- [EXTRACT]:
FAITH IN INDONESIA

FAITH IN INDONESIA
The shape of the world a generation from now will be influenced far more by how we communicate the values of our society to others than by military or diplomatic superiority. William Fulbright, 1964

Tuesday, July 04, 2023

FAR TOO LITTLE, FAR TOO LATE

 A  genocide howling for an apology gets ‘regrets'




 

Before he left for a brief trip to Sydney, Indonesian President Joko ‘Jokowi’ Widodo took a stab at reconciliation.  It’s unlikely to succeed.

 

It’s a truism of politics: Leaders whose time  is up sometimes get an itch to tidy up wrongs unmentioned when pitching for power. 

 

The Indonesian Constitution restricts presidents to two five-year terms. So Jokowi will bow off the stage after the election next February.

 

Suddenly he’s remembered that the  unresolved violence of the past impacting millions needs attention. This is what human rights activists have been pushing him and his predecessors to recognise and repair for decades, only to be told to forget and move on.

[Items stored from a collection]
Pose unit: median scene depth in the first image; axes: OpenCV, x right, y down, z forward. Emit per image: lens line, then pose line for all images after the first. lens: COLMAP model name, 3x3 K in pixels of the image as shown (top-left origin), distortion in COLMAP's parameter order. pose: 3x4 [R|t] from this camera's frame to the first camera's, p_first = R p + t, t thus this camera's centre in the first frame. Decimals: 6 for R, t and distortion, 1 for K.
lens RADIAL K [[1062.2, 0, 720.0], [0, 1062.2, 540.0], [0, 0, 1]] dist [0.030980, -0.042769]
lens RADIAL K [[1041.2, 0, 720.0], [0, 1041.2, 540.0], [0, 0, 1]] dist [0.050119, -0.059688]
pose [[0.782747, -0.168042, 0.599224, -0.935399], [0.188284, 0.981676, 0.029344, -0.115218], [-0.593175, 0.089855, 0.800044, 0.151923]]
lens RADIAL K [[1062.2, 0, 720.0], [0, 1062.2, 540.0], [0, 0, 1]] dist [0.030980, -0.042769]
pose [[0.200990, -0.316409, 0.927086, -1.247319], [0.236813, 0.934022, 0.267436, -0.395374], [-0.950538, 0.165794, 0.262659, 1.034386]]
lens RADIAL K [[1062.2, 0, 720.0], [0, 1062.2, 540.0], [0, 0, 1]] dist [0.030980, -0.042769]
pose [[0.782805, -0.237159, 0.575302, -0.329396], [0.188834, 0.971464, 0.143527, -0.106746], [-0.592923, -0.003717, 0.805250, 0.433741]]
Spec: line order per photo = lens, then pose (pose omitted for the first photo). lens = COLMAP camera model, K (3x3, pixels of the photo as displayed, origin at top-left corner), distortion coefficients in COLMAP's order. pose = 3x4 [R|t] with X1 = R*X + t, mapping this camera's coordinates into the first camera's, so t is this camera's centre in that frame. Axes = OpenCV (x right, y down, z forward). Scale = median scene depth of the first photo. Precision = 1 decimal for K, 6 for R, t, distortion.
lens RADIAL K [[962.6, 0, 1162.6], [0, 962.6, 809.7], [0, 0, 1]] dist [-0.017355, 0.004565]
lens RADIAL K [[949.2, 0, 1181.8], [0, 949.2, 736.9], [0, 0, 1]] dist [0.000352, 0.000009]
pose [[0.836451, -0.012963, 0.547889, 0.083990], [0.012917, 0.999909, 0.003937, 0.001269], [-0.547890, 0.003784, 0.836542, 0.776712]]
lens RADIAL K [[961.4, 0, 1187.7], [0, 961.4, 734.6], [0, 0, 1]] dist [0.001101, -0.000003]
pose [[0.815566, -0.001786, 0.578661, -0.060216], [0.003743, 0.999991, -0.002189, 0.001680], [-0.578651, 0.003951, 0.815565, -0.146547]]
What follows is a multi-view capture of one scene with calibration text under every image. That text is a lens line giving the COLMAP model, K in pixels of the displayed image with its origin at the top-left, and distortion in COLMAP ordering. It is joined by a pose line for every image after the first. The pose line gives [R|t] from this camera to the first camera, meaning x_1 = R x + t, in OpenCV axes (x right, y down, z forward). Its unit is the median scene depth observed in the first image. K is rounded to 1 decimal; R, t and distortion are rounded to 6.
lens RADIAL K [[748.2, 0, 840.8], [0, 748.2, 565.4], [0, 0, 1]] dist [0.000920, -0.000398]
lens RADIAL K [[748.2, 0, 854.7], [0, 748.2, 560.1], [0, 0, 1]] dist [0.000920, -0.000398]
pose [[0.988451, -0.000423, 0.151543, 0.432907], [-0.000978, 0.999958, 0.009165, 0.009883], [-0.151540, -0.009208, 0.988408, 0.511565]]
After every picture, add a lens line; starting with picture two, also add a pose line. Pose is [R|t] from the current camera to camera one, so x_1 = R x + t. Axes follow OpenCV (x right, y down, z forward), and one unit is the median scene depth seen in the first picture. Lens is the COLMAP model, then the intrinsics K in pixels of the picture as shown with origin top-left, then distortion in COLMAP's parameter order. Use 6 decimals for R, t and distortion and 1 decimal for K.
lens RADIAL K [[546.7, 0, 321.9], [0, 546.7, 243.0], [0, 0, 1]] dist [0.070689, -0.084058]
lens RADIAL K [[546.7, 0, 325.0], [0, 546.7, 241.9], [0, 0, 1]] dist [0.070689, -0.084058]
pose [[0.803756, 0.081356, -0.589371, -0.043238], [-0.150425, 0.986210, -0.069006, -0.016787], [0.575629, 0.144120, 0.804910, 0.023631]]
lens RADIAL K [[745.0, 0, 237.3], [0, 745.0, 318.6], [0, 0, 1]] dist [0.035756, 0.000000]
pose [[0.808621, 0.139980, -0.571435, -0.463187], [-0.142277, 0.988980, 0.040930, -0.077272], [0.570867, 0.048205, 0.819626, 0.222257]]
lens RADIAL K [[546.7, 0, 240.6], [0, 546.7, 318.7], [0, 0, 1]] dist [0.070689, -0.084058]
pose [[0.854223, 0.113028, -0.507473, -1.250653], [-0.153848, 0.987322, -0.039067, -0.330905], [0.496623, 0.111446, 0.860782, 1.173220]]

- [PROBLEMS AND TASKS]:
A – Print the passage of the Indonesia article from "FAR TOO LITTLE, FAR" up to and including "unlikely to succeed.".
B – Carry on writing the Indonesia article from the point where it stops.
The rows can be set aside, since nothing here depends on them.

- [RESULTS FOR EACH TASK]:
A –
FAR TOO LITTLE, FAR TOO LATE

 A  genocide howling for an apology gets ‘regrets'




 

Before he left for a brief trip to Sydney, Indonesian President Joko ‘Jokowi’ Widodo took a stab at reconciliation.  It’s unlikely to succeed.

B –
 

In a speech last month Jokowi acknowledged a dozen ‘human rights violations’ since 1965. The most serious erupted that year when an estimated half-million were hacked or shot in a military-organised purge of real or imagined Communists. 

 

Their mutilated corpses were tossed in rivers and gullies, families fearing retrieval for burial lest being painted Red.

 

As with the Holocaust, there have been deniers. However, a much-awarded young Australian researcher Dr Jess Melvin has conclusively proved the slaughter was a genocide orchestrated by second President and former army general Soeharto.

 

Seventh president Jokowi has spent the past nine years concreting his legacy with much-needed infrastructure projects like toll roads and new rail lines, all leading to the future.

 

The past is painful and tougher to fix. Too many festering sores for too long. Millions of families with relatives who were thought to be on the left have been affected. Even now some victims’ relatives fear talking to journalists lest the guilty seek revenge.

 

Jokowi has announced a ‘programme’ to examine the issues, which at first glance seems an honest bid to settle unfinished business. However close reading shows it will only please the alleged perpetrators. 

 

These include Presidential candidate and disgraced former general Prabowo Subianto, who was allegedly involved in the persecution and disappearance of student dissidents in 1998. He’ll not be fronting any court. There’s also no talk of compensation, only memorials in parks.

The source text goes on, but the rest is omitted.